The Canadian dollar weakened after the Bank of Canada held interest rates steady and hinted at possible monetary policy easing soon.
The Canadian dollar continues to limp along after the BOC held its rate steady as expected and signalled they could get closer to monetary loosening at its meeting earlier this month.
Governor Tiff Macklem Governor Tiff Macklem called further declines in core inflation “very recent” and said policymakers want to be “assured this is not just a temporary dip.”
“Sustained downward momentum in core inflation within the next CPI print will be key in determining whether than process can start at the next meeting in June,” said Andrew Grantham, an economist at CIBC.
Policymakers now see inflation falling to 2.2% by the end of this year, a slightly faster deceleration than was previously expected, and officials continue to see inflation hitting 2% in 2025.
The country’s annual Inflation rate ticked up to 2.9% in March thanks to higher energy costs, while the core figure continued easing for a third consecutive month and came in lower than Street expectations.
The SNB surprised investors with a rate cut in March - the first mover of the developed market easing cycle. That may help bolster its peers’ courage to act amid signs of resurgence in price growth.
Wide gap
Canada's economy expanded by 0.6% more than expected in January, its fastest growth rate in a year, data showed. February's GDP is also likely to have grown by 0.4%.

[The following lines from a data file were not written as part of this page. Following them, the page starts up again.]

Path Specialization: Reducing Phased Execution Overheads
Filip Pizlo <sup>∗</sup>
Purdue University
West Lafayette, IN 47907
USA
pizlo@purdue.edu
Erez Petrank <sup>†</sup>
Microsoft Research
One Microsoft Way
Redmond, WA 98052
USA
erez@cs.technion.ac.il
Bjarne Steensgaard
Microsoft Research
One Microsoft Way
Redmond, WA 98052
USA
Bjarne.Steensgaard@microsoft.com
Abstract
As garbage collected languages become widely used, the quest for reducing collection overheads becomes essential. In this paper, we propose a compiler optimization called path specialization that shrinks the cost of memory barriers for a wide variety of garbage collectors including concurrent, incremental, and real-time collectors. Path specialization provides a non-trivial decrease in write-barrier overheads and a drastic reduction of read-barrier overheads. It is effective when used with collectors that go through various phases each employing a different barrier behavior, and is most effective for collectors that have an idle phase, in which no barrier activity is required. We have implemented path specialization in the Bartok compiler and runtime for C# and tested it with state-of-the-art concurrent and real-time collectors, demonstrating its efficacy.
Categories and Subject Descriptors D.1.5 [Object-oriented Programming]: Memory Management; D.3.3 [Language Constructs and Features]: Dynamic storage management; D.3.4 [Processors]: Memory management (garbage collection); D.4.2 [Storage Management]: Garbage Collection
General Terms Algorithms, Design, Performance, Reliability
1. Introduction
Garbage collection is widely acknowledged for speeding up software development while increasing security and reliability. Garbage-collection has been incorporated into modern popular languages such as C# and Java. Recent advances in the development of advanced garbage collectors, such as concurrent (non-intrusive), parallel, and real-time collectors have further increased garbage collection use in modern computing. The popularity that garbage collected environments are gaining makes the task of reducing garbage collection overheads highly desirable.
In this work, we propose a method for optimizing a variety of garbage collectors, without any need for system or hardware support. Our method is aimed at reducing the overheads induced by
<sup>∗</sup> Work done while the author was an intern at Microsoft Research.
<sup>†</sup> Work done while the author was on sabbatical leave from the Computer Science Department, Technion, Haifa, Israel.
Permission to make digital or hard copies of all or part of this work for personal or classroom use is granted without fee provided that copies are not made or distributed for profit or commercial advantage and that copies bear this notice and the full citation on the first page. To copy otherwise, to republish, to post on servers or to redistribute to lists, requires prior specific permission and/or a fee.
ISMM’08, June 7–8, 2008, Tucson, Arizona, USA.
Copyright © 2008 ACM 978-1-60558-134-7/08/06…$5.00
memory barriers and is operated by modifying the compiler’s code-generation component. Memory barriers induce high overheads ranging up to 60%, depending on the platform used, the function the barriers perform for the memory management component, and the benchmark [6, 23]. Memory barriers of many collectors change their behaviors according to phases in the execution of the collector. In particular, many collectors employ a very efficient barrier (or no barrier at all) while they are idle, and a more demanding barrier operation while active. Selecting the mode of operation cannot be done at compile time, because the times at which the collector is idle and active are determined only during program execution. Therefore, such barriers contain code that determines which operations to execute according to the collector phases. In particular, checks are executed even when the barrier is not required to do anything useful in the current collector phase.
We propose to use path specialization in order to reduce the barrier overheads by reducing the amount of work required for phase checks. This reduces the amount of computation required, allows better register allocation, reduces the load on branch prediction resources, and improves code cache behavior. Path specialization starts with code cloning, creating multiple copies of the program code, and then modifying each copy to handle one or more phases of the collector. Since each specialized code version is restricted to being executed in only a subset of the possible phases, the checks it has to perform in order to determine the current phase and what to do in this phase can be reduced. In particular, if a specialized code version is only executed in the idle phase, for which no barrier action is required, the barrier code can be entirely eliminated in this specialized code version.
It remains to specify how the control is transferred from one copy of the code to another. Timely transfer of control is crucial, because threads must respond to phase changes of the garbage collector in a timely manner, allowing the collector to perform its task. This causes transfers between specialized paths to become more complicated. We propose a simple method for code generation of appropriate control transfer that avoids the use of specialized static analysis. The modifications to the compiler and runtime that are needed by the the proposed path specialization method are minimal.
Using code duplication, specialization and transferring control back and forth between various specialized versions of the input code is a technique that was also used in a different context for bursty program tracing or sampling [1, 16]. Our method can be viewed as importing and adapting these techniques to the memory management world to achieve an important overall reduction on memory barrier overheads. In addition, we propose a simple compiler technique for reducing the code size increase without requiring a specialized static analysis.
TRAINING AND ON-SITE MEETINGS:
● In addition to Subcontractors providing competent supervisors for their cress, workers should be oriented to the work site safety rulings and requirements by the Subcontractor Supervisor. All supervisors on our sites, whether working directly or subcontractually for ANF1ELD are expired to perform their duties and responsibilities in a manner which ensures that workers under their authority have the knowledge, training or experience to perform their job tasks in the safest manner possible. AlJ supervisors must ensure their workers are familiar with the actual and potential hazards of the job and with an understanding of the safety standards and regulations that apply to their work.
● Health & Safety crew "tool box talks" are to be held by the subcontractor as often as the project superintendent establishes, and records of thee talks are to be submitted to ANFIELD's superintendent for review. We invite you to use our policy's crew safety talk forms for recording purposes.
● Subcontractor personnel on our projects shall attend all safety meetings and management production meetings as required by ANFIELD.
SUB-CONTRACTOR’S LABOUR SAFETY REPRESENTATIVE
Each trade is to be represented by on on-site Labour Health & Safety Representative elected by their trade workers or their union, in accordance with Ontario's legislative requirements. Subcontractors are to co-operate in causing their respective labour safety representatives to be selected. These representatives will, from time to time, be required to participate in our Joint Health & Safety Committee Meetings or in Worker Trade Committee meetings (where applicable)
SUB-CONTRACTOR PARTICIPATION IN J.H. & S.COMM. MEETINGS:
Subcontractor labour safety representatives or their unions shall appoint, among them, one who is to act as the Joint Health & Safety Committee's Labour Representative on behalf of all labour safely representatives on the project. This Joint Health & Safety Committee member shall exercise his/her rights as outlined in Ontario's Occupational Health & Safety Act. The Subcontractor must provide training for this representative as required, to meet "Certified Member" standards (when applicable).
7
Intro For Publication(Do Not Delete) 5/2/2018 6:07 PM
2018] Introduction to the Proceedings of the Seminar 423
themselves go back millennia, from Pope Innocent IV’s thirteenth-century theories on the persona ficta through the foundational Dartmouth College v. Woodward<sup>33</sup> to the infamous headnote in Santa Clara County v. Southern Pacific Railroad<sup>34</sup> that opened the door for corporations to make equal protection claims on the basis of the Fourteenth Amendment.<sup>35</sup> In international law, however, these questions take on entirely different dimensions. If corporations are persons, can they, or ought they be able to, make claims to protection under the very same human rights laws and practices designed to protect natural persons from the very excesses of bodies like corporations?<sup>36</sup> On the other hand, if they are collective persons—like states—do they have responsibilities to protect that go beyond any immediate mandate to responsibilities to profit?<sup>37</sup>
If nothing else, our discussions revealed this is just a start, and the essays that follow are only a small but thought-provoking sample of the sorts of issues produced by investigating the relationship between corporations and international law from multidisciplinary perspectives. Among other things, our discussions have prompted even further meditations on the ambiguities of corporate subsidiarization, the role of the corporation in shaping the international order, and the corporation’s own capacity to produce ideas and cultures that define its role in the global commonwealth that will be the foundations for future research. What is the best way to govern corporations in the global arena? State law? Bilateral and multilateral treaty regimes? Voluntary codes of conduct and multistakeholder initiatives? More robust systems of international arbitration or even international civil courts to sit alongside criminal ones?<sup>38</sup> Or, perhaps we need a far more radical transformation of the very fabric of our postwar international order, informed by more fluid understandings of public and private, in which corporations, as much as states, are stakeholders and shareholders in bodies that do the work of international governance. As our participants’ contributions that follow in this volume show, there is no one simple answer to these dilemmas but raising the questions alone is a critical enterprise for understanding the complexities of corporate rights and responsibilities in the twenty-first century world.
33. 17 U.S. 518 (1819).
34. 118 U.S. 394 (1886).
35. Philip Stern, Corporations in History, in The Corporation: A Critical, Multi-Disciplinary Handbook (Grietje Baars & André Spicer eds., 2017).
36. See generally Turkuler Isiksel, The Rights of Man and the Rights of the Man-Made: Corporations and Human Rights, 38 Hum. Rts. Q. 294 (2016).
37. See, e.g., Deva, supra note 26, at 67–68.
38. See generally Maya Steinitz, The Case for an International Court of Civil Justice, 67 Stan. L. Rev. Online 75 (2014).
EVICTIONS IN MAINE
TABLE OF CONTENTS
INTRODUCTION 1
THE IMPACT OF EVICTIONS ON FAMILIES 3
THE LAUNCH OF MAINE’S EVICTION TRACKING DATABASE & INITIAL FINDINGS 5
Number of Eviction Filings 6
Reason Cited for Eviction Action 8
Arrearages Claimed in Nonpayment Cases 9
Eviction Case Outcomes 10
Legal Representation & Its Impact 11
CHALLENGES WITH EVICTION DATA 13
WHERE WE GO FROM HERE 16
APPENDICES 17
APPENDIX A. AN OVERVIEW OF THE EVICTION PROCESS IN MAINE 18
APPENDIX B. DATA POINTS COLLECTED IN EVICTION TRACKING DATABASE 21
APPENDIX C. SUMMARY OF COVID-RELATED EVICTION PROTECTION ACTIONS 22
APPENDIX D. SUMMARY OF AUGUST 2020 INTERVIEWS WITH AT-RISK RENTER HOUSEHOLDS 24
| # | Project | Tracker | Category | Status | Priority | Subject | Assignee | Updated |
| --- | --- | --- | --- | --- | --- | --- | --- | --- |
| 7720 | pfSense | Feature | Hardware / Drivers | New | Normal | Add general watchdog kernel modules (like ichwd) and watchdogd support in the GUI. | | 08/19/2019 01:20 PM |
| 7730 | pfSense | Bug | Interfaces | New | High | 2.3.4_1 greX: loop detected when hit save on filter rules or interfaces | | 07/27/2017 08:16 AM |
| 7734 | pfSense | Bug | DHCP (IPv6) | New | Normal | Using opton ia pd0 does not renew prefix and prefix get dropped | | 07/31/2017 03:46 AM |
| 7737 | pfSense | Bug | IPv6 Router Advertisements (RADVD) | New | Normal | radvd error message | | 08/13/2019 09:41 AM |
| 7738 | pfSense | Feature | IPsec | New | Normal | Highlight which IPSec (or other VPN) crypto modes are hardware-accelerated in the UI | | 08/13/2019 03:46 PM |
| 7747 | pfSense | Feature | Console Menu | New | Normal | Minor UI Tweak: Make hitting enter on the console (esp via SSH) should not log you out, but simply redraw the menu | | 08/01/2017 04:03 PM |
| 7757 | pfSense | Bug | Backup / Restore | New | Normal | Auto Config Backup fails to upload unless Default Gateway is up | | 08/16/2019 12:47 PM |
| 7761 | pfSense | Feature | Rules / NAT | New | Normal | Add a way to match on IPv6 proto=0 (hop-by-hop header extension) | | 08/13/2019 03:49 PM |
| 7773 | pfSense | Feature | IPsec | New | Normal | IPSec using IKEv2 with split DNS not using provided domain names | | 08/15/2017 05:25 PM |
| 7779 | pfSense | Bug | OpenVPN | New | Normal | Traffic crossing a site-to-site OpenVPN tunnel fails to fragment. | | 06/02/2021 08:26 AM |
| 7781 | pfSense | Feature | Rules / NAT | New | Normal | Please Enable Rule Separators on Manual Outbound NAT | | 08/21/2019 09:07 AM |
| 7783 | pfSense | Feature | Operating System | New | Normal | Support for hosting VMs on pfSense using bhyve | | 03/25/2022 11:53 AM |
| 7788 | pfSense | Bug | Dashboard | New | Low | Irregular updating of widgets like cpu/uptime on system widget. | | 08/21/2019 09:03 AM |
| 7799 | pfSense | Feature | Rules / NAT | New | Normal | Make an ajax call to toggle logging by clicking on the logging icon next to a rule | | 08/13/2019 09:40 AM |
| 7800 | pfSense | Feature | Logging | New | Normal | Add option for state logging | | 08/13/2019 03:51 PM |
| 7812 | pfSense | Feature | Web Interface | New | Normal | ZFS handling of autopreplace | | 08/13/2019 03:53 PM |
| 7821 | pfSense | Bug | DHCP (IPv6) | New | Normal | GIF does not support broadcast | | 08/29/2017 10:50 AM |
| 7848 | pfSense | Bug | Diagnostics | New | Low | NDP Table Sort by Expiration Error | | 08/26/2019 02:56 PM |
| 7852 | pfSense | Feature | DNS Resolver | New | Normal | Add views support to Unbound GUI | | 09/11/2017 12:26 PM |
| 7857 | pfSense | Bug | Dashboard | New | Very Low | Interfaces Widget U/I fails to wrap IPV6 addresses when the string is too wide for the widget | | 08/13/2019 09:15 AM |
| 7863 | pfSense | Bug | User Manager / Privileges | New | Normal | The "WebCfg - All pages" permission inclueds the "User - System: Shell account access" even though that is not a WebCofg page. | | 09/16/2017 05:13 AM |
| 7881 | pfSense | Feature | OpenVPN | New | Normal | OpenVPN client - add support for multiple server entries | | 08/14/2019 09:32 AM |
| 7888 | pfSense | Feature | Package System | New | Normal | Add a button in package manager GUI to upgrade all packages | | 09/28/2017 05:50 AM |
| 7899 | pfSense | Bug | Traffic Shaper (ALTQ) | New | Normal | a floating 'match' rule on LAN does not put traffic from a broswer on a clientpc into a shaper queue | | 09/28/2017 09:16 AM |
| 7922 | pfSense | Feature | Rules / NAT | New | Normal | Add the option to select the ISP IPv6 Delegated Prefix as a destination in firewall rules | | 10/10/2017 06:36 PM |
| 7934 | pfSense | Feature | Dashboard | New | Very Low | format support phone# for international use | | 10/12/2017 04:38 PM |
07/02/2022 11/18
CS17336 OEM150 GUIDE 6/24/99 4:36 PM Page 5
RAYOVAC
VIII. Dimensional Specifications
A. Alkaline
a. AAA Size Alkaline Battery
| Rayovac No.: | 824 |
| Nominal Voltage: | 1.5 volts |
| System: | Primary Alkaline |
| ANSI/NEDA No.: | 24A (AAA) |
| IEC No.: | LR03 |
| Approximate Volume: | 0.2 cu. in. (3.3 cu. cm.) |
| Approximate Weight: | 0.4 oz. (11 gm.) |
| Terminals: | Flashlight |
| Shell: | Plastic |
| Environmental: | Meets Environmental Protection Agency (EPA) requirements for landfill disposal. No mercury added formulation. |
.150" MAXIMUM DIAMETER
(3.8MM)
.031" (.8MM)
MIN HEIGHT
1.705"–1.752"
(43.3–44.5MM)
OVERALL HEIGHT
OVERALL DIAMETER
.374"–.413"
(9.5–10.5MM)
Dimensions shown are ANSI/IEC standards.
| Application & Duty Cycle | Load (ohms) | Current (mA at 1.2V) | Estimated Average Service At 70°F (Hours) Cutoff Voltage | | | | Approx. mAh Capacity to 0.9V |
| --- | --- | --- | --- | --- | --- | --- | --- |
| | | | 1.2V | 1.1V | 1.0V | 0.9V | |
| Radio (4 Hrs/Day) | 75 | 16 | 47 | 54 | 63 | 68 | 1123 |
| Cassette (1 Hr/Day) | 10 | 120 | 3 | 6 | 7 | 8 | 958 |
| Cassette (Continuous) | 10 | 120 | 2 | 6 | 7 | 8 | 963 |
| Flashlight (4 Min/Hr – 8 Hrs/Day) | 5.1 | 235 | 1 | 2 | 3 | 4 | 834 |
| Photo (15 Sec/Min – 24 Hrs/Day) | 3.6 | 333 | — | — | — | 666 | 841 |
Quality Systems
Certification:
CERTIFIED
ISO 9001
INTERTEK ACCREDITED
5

"The surprisingly healthy start to 2024 points to above-potential growth in Q1, which could make the BOC a bit less comfortable with the inflation outlook," said BMO Capital Markets in a note.
Even so, those figures are overwhelmed by the expected annualised rate of 3.4% for Q1 in the US. The labour market also points to the wide gap with Canada shedding 2,200 net jobs last month.
Wells Fargo, Monex Europe, RBC and BofA are pencilling in more weakness for the currency in the coming months as they expect the BOC to turn more dovish than the Fed this year.
Monex Europe said that the pair will likely touch 1.39 by June, while RBC expects it to trade at 1.3750. One-week risk reversals showed last week traders were the most bearish on the currency in a year.
There is still some light at the end of the tunnel. Traders in the SOFR futures market are piling into a contrarian bet against the US dollar, as opposed to the current consensus on Wall Street.
Scenarios in which the trade stands to gain include the Fed front-loading interest-rate cuts before the presidential election in November, and being more aggressive than believed.
Oil on fire
An X-factor in the exchange rate is energy. Benchmark oil price has soared more than 15% year-to-date as Iran and its proxies in the Middle East are intensifying their attacks on Israel.
Iran’s United Nations mission warned that its response would be more severe should there be further Israeli retaliation. Britain’s foreign secretary acknowledged that an Israeli reprisal seemed inevitable.
Oil prices, trading around $90, could soar to $100 per barrel and beyond, said market watchers. The buoyant US economy and better-than-expected China Q1 growth may portend robust demand.
Meanwhile, oil faces a sizable natural decline in output. The decline rate for a conventional oil well is around 15%, absent any capital expenditure, according to Morgan Stanley’s estimates.
The IEA downgraded its forecast for 2024 oil demand growth last week though, citing “exceptionally weak” OECD deliveries, a largely complete post-Covid-19 rebound and an EV boom.
WCS has been trading in discount to WTI for many years due to pipeline shortages and other costs, but completion of the Trans Mountain Pipeline due later this year should narrow, TD Economics noted.
On an industry-level basis, the oil and gas sector accounts for 4% of total GDP. The potential annual production growth between 6-10% may translate to a 0.2 – 0.4% increase in Canada’s economy.